O Parlamento italiano nada providenciou, e as discussões tornaram-se acaloradas num país católico e sob forte influência da Igreja, com o Vaticano ao lado e os jornais Avvenire (pertencente a um equivalente da CNBB) e L'Osservatore Romano (diário oficial do Vaticano) em todas as bancas.
Para os conservadores, os clérigos e a direita radical, a Itália, apesar da posição da Corte Constitucional em parecer consultivo, não deveria ser transformada numa Suíça. A Confederação Helvética admite, mediante regramento, o suicídio assistido.
Na consulta respondida pela Corte Constitucional foram estabelecidas, para a legislação nacional ou para as regionais, restrições básicas: interessado maior de idade, doença terminal grave, dor sem tratamento para contraste redutor, terapia paliativa em curso e vontade inconteste de colocar fim à vida.

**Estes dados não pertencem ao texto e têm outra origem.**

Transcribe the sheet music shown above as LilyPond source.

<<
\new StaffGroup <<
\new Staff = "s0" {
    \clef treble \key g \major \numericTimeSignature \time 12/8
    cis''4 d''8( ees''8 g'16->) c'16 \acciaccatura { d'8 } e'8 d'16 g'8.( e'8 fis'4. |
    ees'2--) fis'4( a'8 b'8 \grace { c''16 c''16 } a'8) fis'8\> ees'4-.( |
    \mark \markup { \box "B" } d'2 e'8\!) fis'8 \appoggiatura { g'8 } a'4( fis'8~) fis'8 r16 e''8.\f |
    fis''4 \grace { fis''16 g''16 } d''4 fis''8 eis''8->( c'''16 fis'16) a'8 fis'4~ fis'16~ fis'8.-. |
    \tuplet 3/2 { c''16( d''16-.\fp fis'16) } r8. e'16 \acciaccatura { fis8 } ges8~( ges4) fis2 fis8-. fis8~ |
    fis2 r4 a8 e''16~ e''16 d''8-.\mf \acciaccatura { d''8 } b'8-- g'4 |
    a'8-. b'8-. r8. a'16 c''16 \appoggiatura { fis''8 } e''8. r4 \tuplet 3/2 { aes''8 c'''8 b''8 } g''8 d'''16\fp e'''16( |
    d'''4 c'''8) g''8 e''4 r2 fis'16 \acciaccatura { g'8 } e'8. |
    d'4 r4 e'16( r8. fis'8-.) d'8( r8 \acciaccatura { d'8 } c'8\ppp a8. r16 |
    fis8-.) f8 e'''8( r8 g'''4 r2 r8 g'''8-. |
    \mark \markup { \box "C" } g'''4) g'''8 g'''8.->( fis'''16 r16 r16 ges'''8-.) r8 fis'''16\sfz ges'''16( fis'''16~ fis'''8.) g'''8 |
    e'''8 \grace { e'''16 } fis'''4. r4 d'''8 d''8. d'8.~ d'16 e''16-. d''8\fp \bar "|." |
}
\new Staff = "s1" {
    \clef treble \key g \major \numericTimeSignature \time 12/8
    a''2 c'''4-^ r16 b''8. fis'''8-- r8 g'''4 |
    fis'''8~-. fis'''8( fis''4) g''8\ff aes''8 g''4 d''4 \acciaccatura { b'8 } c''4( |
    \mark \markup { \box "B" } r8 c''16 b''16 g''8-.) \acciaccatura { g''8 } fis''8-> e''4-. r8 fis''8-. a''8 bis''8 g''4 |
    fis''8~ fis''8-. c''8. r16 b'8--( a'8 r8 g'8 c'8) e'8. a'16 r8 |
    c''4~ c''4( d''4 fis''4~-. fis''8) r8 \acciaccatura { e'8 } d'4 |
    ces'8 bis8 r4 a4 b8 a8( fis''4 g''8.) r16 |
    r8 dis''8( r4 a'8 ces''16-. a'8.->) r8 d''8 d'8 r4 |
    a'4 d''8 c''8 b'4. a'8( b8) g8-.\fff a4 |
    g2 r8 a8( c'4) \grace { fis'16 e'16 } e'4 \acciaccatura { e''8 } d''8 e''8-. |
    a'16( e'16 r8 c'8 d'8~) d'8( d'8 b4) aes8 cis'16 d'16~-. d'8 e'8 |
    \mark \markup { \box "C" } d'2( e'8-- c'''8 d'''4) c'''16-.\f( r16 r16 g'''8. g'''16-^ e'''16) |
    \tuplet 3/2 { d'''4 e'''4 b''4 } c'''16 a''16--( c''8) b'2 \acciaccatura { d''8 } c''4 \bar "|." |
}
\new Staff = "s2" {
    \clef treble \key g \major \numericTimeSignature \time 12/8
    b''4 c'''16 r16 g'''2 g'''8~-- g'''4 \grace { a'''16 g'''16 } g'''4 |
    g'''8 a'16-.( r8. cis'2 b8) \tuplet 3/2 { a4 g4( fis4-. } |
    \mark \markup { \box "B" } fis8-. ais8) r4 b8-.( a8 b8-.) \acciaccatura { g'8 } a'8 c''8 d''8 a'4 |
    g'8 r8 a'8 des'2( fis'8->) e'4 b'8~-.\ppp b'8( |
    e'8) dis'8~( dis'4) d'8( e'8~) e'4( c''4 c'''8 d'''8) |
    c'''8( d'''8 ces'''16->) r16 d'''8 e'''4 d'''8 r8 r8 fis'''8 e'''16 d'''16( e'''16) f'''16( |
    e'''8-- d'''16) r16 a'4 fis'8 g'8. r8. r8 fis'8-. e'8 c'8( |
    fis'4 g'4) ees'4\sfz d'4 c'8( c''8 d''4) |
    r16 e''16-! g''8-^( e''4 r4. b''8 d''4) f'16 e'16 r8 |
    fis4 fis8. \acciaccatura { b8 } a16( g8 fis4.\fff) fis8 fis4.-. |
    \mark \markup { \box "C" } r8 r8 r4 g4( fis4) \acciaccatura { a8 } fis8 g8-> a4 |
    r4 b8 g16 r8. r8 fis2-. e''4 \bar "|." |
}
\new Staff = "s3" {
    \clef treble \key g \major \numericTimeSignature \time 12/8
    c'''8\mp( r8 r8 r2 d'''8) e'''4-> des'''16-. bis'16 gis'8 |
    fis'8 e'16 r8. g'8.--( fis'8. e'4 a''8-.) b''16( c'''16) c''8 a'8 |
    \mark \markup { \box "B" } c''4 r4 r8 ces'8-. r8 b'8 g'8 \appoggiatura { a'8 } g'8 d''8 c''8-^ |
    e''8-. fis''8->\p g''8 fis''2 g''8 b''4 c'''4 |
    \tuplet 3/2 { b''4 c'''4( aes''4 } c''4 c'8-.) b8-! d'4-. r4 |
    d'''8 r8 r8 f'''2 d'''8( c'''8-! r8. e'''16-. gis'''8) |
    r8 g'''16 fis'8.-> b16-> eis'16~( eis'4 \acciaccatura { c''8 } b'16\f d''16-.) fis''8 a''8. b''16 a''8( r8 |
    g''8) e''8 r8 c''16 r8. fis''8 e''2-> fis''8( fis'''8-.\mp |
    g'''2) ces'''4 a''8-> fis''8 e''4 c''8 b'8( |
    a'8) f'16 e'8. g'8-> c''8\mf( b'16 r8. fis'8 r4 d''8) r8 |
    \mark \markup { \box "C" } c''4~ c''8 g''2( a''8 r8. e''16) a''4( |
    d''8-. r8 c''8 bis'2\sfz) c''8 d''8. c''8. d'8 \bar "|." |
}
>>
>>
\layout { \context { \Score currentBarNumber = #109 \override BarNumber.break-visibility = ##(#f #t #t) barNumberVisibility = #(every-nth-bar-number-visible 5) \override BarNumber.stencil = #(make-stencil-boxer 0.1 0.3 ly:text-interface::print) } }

A região da Toscana, dada a omissão do Parlamento, foi a única a baixar regulamentação, conforme constante da consulta respondida pela Corte Constitucional.
O jornalista toscano Pieroni, nascido e residente na cidade de Siena, usou a lei regional e, dentro do período de um ano, foi atendido.
Nesse ano de aguardo, foi visitado e teve parecer de um médico. Uma comissão ética acompanhou o caso e ofereceu parecer.
A maior dificuldade, no caso, foi encontrar um médico disposto a realizar a intervenção final.
'Estou feliz'
A derradeira frase de Pieroni, depois de se despedir da família e dos amigos, foi de emocionar: "Estou feliz". Pieroni sorriu e faleceu. O sorriso feliz de alívio permaneceu em sua face, conforme relataram os parentes e amigos.
Pano rápido: em todo Estado laico, o componente humanitário não pode ser desprezado, e o chamado suicídio medicamentoso assistido deve ser visto, observadas as normas constitucionais e legais, como um direito natural do ser humano.